Six years ago, Karzai signed the groundbreaking Elimination of Violence Against Women law, which criminalized rape, child marriage, and other abuses for the very first time. “If this law passes it will basically rip the heart out of that law,” Barr says.
Before that 2009 legislation, bringing a case of abuse to court “would have been virtually unheard of.” In the years since, progress has been slow—the number of cases is still in the low hundreds, and there are some provinces where no cases have been reported yet—but moving forward. In 2013, the United Nations Assistance Mission in Afghanistan found a 28 percent rise in reported violence against women.
But now it appears those gains are reversible. After 12 years of advancement, the past nine months have seen a series of setbacks for women’s rights. In July, parliament lowered its quota for female lawmakers on provincial councils from 25 percent to 20 percent. Lawmakers also blocked an effort to endorse the 2009 anti-violence law in May, and in November, a draft of a law that would reinstate public execution by stoning was scrapped after it leaked to the media. A current bill in front of parliament awaiting a vote would allow men more authority over children, including the right to marry an adopted female child.
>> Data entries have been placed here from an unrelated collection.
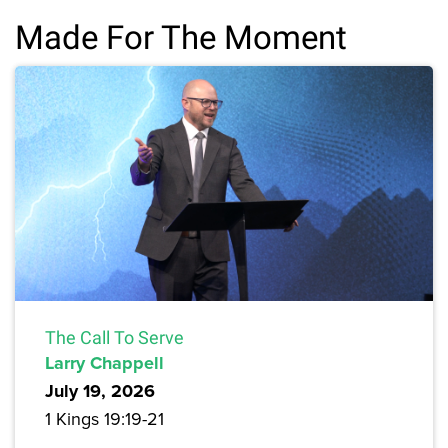
Made For The Moment
The Call To Serve
Larry Chappell
July 19, 2026
1 Kings 19:19-21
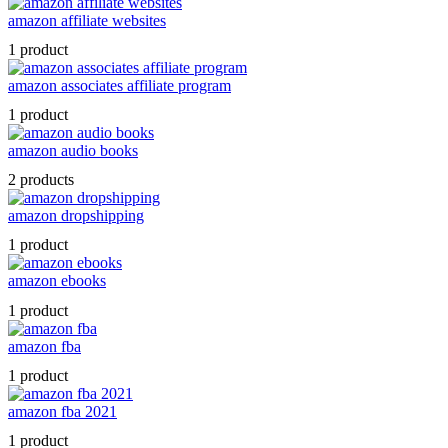
amazon affiliate websites
1 product
amazon associates affiliate program
1 product
amazon audio books
2 products
amazon dropshipping
1 product
amazon ebooks
1 product
amazon fba
1 product
amazon fba 2021
1 product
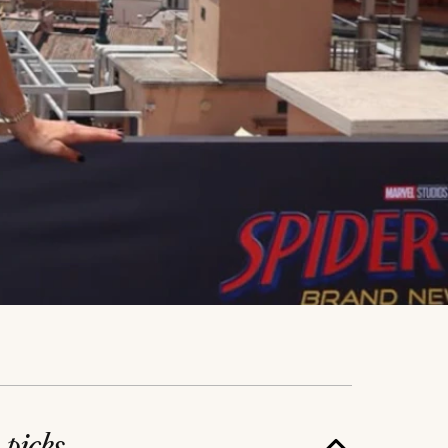
e
picks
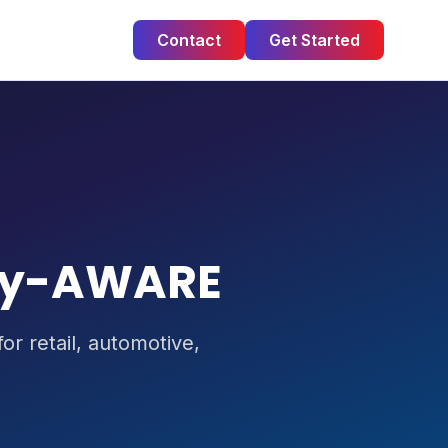
Contact
Get Started
ry-AWARE
r retail, automotive,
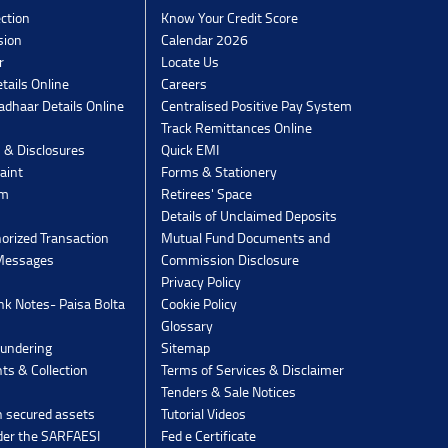
ection
Know Your Credit Score
sion
Calendar 2026
r
Locate Us
tails Online
Careers
dhaar Details Online
Centralised Positive Pay System
Track Remittances Online
s & Disclosures
Quick EMI
aint
Forms & Stationery
rm
Retirees' Space
Details of Unclaimed Deposits
orized Transaction
Mutual Fund Documents and
 Messages
Commission Disclosure
Privacy Policy
k Notes- Paisa Bolta
Cookie Policy
Glossary
undering
Sitemap
ts & Collection
Terms of Services & Disclaimer
Tenders & Sale Notices
n secured assets
Tutorial Videos
der the SARFAESI
Fed e Certificate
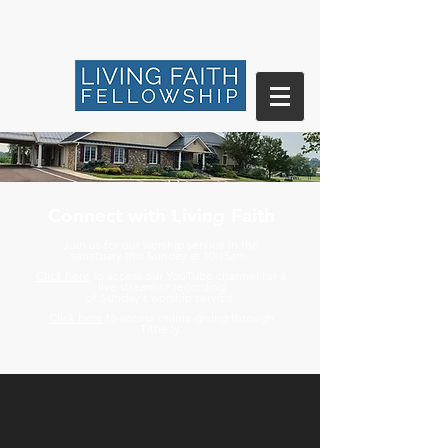
Connect with Living Faith
Join us for our worship service in the
sanctuary
this Sunday at 10:15am.
Click here
to access our YouTube channel for a
live stream or recording
of
Sunday's worship service.
Click here
to access online giving through
Tithe.ly.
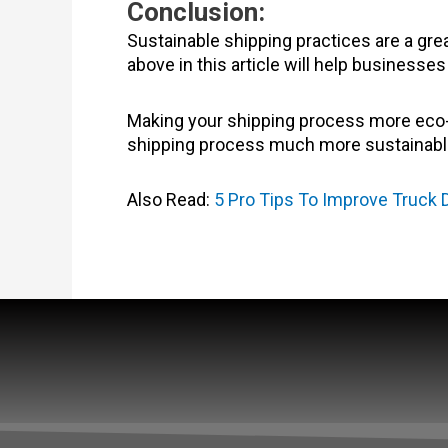
Conclusion:
Sustainable shipping practices are a gr
above in this article will help business
Making your shipping process more eco-f
shipping process much more sustainabl
Also Read:
5 Pro Tips To Improve Truck D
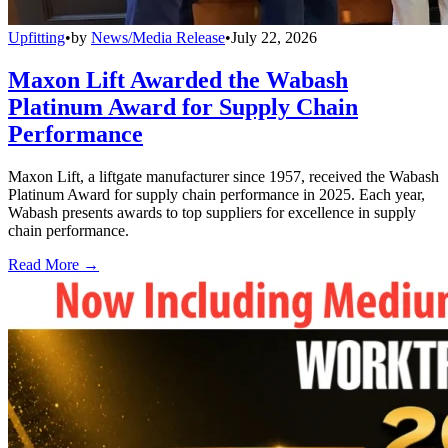
Upfitting
•
by
News/Media Release
•
July 22, 2026
Maxon Lift Awarded the Wabash
Platinum Award for Supply Chain
Performance
Maxon Lift, a liftgate manufacturer since 1957, received the Wabash
Platinum Award for supply chain performance in 2025. Each year,
Wabash presents awards to top suppliers for excellence in supply
chain performance.
Read More →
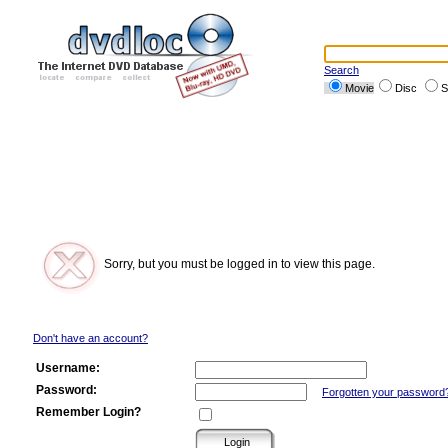
Search
Movie
Disc
S
Sorry, but you must be logged in to view this page.
Don't have an account?
Username:
Password:
Forgotten your password
Remember Login?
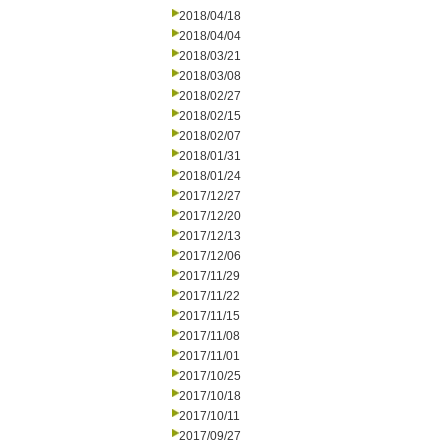
2018/04/18
2018/04/04
2018/03/21
2018/03/08
2018/02/27
2018/02/15
2018/02/07
2018/01/31
2018/01/24
2017/12/27
2017/12/20
2017/12/13
2017/12/06
2017/11/29
2017/11/22
2017/11/15
2017/11/08
2017/11/01
2017/10/25
2017/10/18
2017/10/11
2017/09/27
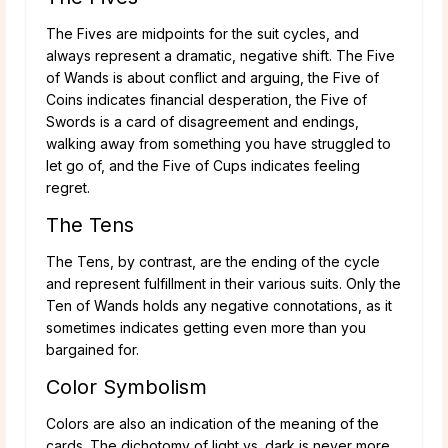
The Fives are midpoints for the suit cycles, and
always represent a dramatic, negative shift. The Five
of Wands is about conflict and arguing, the Five of
Coins indicates financial desperation, the Five of
Swords is a card of disagreement and endings,
walking away from something you have struggled to
let go of, and the Five of Cups indicates feeling
regret.
The Tens
The Tens, by contrast, are the ending of the cycle
and represent fulfillment in their various suits. Only the
Ten of Wands holds any negative connotations, as it
sometimes indicates getting even more than you
bargained for.
Color Symbolism
Colors are also an indication of the meaning of the
cards. The dichotomy of light vs. dark is never more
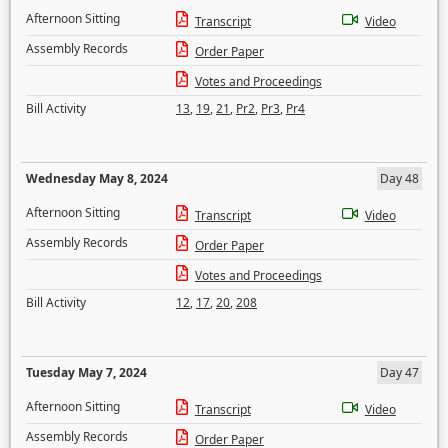
Afternoon Sitting
Transcript
Video
Assembly Records
Order Paper
Votes and Proceedings
Bill Activity
13
,
19
,
21
,
Pr2
,
Pr3
,
Pr4
Wednesday May 8, 2024
Day 48
Afternoon Sitting
Transcript
Video
Assembly Records
Order Paper
Votes and Proceedings
Bill Activity
12
,
17
,
20
,
208
Tuesday May 7, 2024
Day 47
Afternoon Sitting
Transcript
Video
Assembly Records
Order Paper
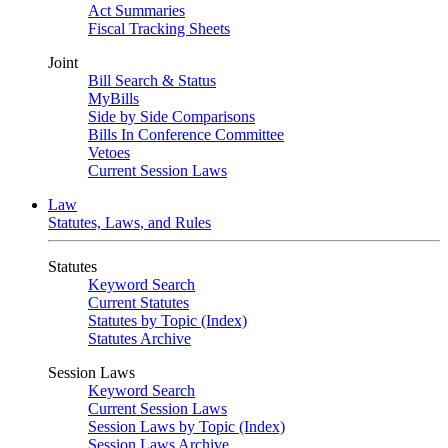
Act Summaries
Fiscal Tracking Sheets
Joint
Bill Search & Status
MyBills
Side by Side Comparisons
Bills In Conference Committee
Vetoes
Current Session Laws
Law
Statutes, Laws, and Rules
Statutes
Keyword Search
Current Statutes
Statutes by Topic (Index)
Statutes Archive
Session Laws
Keyword Search
Current Session Laws
Session Laws by Topic (Index)
Session Laws Archive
“Men within Afghan society always been unhappy with these changes that they see as challenges to Islam or tradition,” Barr says of the liberties afforded in the 2009 law. “They’ve been biding their time waiting for a chance to put things back to where they think they ought to be.”
This fragile crossroads is another reason that the International Violence Against Women Act needs to be passed by the American Congress, says Christine Hart, the policy and government affairs manager for the D.C.-based Women Thrive Worldwide. IVAWA—which was reintroduced to the House in November and will be brought to the Senate in the next few weeks—would make preventative measures against gender-based violence a permanent addition to U.S. foreign policy and strengthen diplomatic weight behind gender equality. In Afghanistan, U.S. agencies would have to incorporate gender-based violence concerns into trainings and programs.
Hart is hoping that Secretary of State John Kerry will speak out against the bill, but for now the only American acknowledgement comes from the U.S. Embassy in Kabul, which is “extremely concerned.” The bill has also been criticized by the EU’s foreign policy chief. But for months, HRW’s Barr says, there was “deafening silence” from the world.
There must be incentives, she says, to keep Afghanistan on track as international involvement on the ground disappears. Money going to the Afghan police force should be earmarked for programs eliminating gender-based violence, and a message should be sent to the government that any reversals on gender issues are unacceptable.
“These opponents of women’s rights have said to themselves, ‘We don’t have to wait to 2015 after the troop withdrawal, we can get started now,’” Barr says of recent backsliding. “And unfortunately, the lack of involvement by the international community proved them right.”